Exercise passage:
École des Bio-Industries

CTI
docking moléculaire
Research

Coup de cœur RESEARCH

Spotlight on molecular docking

Molecular docking is a computational method used to predict the three-dimensional structure of molecular complexes, by simulating the interaction between a target molecule, often a protein, and a ligand, such as a potential drug. By identifying the most favorable position of the ligand in the active site of the target protein, i.e. the most stable position, molecular docking helps predict molecular interactions and improve their efficiency. In short, it reveals the optimal spatial arrangement of molecules when they bind to form a complex, as illustrated in Figure 1.


Figure 1: Principle of molecular docking, illustrating the interaction between a molecule (ligand) and a protein (Target) at its active site (Rectangle).

Task requirements:
- a) According to the passage on molecular docking, what interaction does the method simulate?
- b) Reproduce the passage on molecular docking word for word. Start at the words "Coup de cœur" and stop after the words "in Figure 1.".

Entries supplied:
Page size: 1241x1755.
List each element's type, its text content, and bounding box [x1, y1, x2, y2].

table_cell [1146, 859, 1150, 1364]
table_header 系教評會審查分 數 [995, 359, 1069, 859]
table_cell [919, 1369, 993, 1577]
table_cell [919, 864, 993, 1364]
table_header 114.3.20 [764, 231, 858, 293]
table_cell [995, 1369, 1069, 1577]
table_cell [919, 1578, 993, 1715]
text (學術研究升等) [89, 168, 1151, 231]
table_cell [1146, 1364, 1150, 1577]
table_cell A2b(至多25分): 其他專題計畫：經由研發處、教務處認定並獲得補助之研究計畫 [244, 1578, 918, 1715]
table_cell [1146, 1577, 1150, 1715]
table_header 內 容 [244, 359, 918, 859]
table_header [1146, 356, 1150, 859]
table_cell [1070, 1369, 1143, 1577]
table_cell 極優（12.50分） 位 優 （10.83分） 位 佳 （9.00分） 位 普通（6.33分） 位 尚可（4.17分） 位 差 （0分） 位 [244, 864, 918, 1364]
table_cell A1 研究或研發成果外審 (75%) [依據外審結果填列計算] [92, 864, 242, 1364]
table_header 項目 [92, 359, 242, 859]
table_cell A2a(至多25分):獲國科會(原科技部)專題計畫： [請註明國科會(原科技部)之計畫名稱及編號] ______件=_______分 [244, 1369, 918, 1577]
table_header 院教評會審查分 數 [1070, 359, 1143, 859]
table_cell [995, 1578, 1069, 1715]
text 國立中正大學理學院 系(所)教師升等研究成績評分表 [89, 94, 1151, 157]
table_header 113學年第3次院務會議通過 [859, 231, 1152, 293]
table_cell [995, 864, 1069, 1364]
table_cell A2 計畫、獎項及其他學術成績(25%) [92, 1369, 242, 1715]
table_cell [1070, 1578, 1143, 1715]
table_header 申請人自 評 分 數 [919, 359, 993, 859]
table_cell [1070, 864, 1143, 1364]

Exercise responses:
- a) It simulates the interaction between a target molecule, often a protein, and a ligand, such as a potential drug.

- b)
Coup de cœur RESEARCH

Spotlight on molecular docking

Molecular docking is a computational method used to predict the three-dimensional structure of molecular complexes, by simulating the interaction between a target molecule, often a protein, and a ligand, such as a potential drug. By identifying the most favorable position of the ligand in the active site of the target protein, i.e. the most stable position, molecular docking helps predict molecular interactions and improve their efficiency. In short, it reveals the optimal spatial arrangement of molecules when they bind to form a complex, as illustrated in Figure 1.